DATASET CONTENT below:
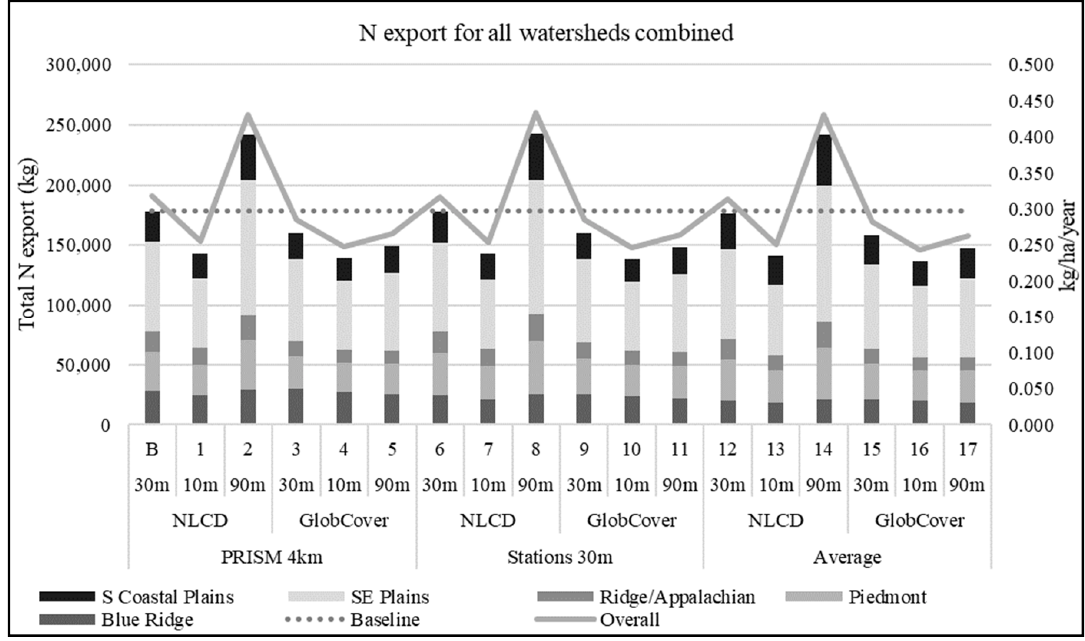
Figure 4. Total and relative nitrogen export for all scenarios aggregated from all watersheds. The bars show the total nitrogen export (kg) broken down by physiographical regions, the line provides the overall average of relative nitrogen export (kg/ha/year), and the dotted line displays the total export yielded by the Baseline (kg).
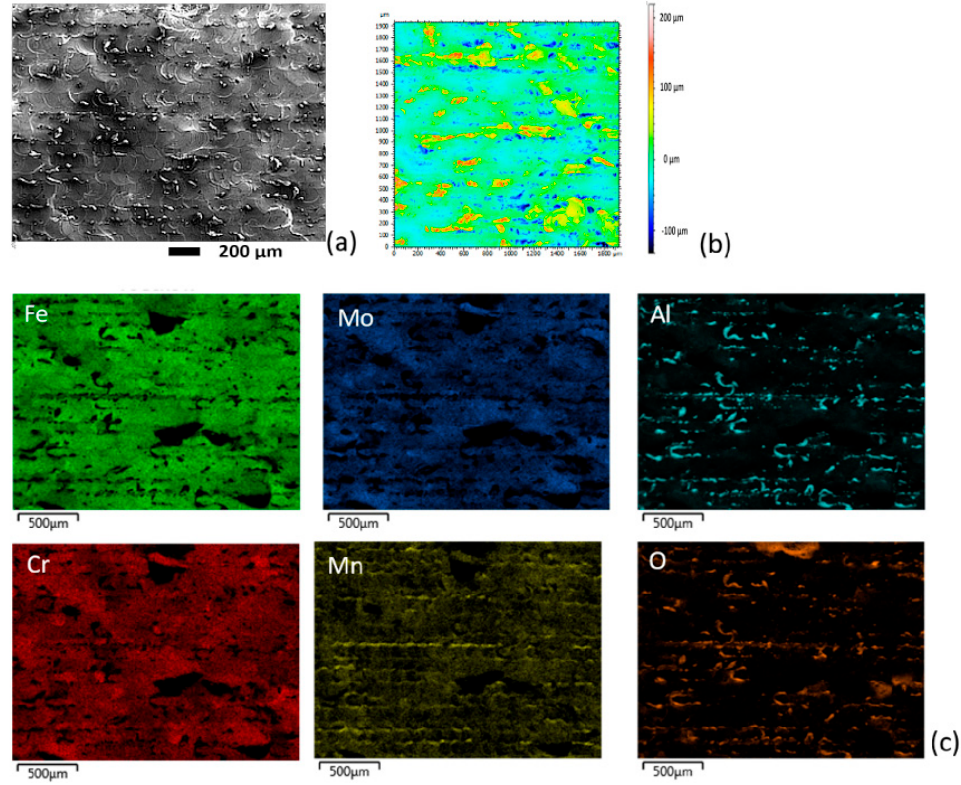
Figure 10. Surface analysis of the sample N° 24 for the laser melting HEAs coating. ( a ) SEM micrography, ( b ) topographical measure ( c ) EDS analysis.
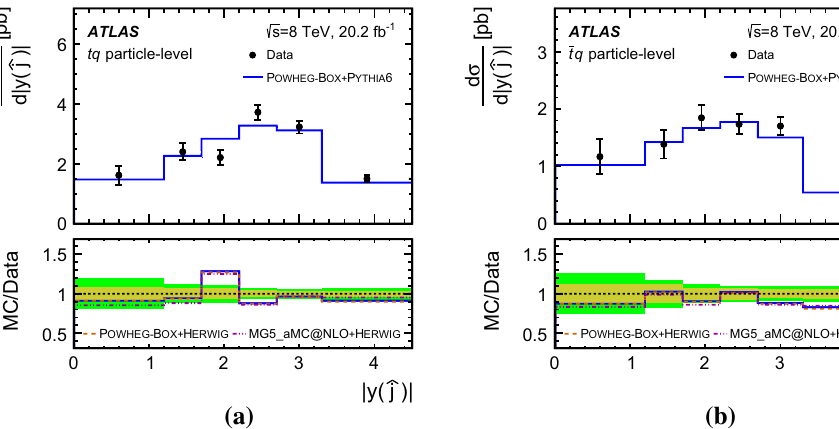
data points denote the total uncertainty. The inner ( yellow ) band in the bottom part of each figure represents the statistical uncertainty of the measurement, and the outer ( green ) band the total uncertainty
End of DATASET CONTENT.
WHAT YOU WILL DO » A verbatim copy of the data, with all pictures omitted, is the required output.

RESPONSE BOX »
Figure 4. Total and relative nitrogen export for all scenarios aggregated from all watersheds. The bars show the total nitrogen export (kg) broken down by physiographical regions, the line provides the overall average of relative nitrogen export (kg/ha/year), and the dotted line displays the total export yielded by the Baseline (kg).
Figure 10. Surface analysis of the sample N° 24 for the laser melting HEAs coating. ( a ) SEM micrography, ( b ) topographical measure ( c ) EDS analysis.
data points denote the total uncertainty. The inner ( yellow ) band in the bottom part of each figure represents the statistical uncertainty of the measurement, and the outer ( green ) band the total uncertainty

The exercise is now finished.